— Records from a dataset —
-*-

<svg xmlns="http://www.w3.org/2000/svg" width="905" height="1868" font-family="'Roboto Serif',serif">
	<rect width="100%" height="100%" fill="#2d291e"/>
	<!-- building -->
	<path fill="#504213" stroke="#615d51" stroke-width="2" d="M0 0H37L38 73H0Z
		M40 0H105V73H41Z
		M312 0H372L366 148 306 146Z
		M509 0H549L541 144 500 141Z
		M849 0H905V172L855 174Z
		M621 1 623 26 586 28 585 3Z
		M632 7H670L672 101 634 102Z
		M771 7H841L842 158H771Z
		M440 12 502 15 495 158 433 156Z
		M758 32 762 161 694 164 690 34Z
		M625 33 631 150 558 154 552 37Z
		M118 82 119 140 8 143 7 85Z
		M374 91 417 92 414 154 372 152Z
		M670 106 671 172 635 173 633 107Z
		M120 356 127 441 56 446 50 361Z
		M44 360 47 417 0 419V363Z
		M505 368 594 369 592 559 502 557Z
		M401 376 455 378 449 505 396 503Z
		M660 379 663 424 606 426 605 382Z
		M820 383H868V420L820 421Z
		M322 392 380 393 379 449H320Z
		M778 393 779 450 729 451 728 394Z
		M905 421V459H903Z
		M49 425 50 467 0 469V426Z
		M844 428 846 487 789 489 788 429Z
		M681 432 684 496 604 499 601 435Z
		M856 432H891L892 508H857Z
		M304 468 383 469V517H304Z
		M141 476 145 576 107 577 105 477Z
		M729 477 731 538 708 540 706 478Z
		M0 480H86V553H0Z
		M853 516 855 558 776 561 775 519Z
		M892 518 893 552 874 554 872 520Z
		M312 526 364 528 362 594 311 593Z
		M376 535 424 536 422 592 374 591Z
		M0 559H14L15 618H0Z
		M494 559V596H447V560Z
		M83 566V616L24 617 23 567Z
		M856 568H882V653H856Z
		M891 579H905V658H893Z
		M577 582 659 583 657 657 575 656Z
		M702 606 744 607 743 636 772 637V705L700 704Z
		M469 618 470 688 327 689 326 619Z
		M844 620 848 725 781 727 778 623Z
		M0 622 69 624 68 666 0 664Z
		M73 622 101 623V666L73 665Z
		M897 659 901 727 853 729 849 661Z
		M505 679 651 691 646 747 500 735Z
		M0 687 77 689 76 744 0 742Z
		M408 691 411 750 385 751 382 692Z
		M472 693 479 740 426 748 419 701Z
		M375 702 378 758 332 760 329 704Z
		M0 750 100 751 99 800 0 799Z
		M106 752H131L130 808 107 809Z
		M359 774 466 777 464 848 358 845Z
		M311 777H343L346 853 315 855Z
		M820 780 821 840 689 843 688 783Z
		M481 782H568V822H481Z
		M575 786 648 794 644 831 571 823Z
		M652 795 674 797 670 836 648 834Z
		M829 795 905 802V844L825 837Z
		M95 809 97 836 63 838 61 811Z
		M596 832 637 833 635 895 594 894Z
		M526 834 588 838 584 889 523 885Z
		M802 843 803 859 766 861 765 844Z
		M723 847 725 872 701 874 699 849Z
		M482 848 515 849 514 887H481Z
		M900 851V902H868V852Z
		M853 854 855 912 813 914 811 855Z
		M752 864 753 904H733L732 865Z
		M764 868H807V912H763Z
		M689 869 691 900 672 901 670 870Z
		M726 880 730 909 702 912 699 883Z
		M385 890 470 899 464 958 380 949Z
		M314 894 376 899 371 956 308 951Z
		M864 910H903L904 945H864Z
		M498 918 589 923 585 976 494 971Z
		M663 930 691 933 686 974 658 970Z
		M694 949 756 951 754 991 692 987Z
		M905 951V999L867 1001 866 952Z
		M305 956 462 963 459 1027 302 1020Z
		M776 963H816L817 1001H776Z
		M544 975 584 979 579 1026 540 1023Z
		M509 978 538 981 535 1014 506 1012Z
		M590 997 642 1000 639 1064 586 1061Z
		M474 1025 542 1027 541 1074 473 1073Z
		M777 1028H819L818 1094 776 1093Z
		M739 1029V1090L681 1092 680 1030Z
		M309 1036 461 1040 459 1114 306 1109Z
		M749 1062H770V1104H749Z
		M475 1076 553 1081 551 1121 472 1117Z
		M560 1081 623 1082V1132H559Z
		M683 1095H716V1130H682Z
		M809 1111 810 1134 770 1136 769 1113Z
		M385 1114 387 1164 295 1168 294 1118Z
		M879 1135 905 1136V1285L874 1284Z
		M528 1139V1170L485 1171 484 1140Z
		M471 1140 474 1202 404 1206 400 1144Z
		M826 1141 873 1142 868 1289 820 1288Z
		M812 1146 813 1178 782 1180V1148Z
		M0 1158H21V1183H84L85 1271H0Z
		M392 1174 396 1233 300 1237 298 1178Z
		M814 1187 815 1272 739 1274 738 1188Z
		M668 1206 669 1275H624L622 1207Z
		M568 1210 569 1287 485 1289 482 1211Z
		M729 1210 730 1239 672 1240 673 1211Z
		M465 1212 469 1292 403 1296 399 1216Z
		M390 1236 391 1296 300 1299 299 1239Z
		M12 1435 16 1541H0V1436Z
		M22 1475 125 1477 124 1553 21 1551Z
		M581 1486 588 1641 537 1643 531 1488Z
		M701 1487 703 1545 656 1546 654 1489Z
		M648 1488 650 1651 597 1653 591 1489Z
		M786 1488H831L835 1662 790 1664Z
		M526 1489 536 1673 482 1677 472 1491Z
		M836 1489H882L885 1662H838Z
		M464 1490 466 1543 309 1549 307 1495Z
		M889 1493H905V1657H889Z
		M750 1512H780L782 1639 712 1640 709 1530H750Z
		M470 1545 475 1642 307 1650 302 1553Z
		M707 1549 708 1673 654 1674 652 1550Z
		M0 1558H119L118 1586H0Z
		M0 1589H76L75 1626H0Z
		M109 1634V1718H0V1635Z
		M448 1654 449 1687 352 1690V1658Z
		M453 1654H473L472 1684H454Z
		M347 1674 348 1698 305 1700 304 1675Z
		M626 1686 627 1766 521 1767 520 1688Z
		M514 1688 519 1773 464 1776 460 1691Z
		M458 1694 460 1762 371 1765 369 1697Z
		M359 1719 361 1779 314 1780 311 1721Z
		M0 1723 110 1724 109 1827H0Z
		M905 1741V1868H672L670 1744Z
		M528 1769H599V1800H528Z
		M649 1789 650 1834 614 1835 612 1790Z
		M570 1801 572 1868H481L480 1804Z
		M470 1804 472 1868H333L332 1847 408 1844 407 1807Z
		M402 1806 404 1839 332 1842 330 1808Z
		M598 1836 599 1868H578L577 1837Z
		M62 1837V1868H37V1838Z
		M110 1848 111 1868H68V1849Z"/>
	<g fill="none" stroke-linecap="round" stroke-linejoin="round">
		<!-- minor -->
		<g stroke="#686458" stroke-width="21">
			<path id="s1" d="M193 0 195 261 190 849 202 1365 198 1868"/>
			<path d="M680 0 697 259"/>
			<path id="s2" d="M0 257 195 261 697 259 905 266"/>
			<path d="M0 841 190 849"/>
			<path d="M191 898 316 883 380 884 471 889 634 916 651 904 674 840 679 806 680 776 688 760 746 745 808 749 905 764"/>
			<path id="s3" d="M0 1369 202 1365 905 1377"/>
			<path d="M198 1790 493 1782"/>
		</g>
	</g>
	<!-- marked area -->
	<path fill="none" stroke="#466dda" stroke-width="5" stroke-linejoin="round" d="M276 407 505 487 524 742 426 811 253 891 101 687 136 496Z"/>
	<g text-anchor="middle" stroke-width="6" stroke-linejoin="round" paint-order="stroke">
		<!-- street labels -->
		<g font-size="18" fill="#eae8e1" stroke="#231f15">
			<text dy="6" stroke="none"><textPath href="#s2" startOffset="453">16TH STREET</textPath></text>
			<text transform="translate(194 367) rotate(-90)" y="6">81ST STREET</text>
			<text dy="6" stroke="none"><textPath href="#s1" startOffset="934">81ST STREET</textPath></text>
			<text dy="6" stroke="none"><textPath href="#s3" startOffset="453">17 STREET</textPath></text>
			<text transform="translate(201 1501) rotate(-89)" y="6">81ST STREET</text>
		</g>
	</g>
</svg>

-*-

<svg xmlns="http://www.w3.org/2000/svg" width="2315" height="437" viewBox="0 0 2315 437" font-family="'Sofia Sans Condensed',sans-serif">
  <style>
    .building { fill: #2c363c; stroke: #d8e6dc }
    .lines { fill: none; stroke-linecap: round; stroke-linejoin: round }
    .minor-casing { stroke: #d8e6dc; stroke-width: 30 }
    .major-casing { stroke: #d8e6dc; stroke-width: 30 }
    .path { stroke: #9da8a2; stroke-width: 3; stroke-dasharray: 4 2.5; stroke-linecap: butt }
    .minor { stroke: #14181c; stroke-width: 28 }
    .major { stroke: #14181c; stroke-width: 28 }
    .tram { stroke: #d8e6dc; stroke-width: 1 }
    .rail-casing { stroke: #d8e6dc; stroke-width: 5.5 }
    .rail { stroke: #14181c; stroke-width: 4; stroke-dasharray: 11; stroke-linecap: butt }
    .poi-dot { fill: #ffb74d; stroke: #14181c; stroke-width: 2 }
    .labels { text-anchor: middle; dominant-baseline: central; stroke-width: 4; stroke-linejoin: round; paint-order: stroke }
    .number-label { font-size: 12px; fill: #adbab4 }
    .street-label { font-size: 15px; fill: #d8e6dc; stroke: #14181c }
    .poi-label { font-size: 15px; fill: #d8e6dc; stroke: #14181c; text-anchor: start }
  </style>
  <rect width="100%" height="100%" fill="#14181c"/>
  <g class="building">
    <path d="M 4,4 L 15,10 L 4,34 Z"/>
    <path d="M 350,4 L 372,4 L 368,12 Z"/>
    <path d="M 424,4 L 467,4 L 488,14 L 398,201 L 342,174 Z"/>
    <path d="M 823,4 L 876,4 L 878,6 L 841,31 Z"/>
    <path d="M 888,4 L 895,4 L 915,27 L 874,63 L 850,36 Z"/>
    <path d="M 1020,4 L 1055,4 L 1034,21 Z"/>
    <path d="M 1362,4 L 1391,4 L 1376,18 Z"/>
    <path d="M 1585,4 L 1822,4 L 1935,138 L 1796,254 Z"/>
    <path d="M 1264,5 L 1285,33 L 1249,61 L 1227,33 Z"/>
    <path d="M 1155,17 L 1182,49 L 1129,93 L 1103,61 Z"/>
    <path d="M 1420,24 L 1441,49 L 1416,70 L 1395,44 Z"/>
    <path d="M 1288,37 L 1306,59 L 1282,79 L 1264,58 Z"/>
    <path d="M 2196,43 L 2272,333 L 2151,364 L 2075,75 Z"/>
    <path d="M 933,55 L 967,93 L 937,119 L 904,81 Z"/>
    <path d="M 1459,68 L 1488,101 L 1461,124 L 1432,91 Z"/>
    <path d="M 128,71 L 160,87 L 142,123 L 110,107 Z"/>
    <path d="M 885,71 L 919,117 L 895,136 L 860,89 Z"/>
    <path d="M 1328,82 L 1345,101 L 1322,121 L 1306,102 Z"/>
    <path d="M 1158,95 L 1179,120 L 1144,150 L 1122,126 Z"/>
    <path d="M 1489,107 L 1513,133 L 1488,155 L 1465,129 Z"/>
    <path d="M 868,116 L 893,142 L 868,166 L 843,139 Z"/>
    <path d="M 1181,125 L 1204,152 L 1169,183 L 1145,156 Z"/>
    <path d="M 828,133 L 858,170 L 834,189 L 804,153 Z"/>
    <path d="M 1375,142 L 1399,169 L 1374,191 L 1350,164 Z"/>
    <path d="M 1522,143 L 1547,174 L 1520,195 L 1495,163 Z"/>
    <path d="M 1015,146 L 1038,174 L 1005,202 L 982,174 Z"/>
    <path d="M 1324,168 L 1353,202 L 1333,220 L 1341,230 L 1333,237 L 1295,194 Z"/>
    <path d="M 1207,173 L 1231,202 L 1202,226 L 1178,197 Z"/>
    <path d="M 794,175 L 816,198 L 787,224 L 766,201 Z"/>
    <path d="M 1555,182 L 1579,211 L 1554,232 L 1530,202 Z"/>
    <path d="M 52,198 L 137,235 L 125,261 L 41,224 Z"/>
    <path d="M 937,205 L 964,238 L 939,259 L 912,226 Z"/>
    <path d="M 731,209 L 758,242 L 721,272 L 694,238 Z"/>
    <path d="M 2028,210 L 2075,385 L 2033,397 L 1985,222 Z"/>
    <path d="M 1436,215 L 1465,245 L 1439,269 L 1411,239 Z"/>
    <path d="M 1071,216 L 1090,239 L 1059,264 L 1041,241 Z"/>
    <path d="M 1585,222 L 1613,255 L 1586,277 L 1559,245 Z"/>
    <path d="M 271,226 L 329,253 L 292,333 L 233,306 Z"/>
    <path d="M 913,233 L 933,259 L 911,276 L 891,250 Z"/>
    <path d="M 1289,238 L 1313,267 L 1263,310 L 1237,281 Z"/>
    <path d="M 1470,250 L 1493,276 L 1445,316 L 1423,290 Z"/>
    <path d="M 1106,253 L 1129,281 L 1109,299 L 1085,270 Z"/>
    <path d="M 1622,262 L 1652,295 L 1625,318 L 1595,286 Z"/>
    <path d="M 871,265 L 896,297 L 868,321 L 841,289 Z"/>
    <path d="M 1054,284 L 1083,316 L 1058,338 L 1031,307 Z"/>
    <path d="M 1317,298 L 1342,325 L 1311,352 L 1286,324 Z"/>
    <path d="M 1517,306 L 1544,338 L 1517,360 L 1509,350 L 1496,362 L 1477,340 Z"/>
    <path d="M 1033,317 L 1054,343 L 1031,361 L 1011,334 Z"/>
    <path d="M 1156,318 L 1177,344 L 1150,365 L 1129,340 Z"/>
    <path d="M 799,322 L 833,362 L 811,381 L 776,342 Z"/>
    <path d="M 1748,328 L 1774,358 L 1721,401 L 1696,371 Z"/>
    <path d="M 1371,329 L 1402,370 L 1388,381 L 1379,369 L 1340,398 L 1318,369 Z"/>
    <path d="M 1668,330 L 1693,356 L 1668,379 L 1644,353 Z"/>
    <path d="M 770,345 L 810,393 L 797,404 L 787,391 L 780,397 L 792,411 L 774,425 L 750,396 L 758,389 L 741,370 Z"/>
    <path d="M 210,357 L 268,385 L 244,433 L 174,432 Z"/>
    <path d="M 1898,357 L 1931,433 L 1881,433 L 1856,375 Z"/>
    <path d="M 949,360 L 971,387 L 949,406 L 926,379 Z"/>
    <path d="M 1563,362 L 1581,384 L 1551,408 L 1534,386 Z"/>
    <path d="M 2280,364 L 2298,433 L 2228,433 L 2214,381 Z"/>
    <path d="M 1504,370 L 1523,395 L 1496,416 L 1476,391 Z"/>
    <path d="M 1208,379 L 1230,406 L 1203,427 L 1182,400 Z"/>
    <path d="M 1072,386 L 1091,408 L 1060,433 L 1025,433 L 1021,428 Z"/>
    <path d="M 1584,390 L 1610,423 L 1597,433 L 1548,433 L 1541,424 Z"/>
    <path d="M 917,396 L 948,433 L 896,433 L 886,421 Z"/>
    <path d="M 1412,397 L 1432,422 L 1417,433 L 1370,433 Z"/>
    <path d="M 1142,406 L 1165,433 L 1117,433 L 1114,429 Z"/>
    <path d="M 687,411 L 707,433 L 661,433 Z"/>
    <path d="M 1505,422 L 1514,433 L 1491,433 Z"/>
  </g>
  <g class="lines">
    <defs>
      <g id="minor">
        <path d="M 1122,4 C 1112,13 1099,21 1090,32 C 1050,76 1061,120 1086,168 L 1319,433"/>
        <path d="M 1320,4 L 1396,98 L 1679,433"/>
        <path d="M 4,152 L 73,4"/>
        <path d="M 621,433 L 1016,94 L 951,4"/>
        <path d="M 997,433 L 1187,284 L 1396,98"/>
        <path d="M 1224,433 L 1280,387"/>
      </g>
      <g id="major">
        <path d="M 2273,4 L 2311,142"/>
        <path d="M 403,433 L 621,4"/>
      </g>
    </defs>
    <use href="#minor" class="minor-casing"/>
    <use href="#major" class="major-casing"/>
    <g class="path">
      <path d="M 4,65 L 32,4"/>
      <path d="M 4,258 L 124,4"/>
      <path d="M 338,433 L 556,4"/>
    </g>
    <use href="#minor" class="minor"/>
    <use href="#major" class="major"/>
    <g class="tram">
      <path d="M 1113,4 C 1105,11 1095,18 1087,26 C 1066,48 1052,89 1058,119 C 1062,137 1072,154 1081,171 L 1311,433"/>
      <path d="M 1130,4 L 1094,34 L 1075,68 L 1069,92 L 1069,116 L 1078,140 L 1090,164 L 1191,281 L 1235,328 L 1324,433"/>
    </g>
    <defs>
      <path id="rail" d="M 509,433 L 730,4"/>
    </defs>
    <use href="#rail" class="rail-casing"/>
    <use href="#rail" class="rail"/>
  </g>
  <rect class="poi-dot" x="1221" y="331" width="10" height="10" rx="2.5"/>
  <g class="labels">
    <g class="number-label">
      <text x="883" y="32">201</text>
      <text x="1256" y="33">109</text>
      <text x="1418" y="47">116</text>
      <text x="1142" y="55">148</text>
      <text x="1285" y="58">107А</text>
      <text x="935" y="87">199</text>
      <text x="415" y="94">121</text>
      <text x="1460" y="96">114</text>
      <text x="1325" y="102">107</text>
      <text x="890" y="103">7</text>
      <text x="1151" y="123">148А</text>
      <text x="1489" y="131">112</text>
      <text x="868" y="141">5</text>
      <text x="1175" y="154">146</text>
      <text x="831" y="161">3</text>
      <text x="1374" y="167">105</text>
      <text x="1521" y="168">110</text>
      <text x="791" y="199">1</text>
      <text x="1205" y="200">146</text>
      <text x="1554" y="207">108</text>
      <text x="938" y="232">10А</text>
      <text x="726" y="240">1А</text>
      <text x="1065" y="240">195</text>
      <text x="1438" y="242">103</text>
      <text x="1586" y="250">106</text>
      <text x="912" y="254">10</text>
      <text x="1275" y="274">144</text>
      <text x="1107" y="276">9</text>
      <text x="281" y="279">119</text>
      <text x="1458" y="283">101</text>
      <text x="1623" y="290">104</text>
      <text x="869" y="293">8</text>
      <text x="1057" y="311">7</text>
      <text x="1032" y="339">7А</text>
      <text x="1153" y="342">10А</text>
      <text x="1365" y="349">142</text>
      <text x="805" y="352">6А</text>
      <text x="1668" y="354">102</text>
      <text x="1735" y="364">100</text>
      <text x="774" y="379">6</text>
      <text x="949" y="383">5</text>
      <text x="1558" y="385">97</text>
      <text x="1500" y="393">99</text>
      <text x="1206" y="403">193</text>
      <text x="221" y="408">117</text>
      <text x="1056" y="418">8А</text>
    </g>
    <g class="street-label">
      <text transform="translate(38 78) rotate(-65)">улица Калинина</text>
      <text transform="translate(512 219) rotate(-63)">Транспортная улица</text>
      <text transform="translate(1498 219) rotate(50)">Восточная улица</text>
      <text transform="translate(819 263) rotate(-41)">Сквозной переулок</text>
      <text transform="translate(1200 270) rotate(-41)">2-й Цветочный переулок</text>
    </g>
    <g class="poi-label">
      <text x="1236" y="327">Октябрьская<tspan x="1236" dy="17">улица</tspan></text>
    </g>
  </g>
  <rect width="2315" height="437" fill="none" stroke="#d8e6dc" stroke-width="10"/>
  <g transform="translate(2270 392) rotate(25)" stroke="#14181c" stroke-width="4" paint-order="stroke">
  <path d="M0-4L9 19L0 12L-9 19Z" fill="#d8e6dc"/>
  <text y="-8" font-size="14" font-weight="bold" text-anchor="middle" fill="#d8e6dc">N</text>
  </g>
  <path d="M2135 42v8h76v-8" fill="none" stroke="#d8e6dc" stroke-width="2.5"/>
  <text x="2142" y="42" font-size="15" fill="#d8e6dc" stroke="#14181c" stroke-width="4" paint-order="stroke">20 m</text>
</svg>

-*-

Where a line of the data contains "labels", include it in the tally, and answer with the tally alone.

— Answer for this exercise —
3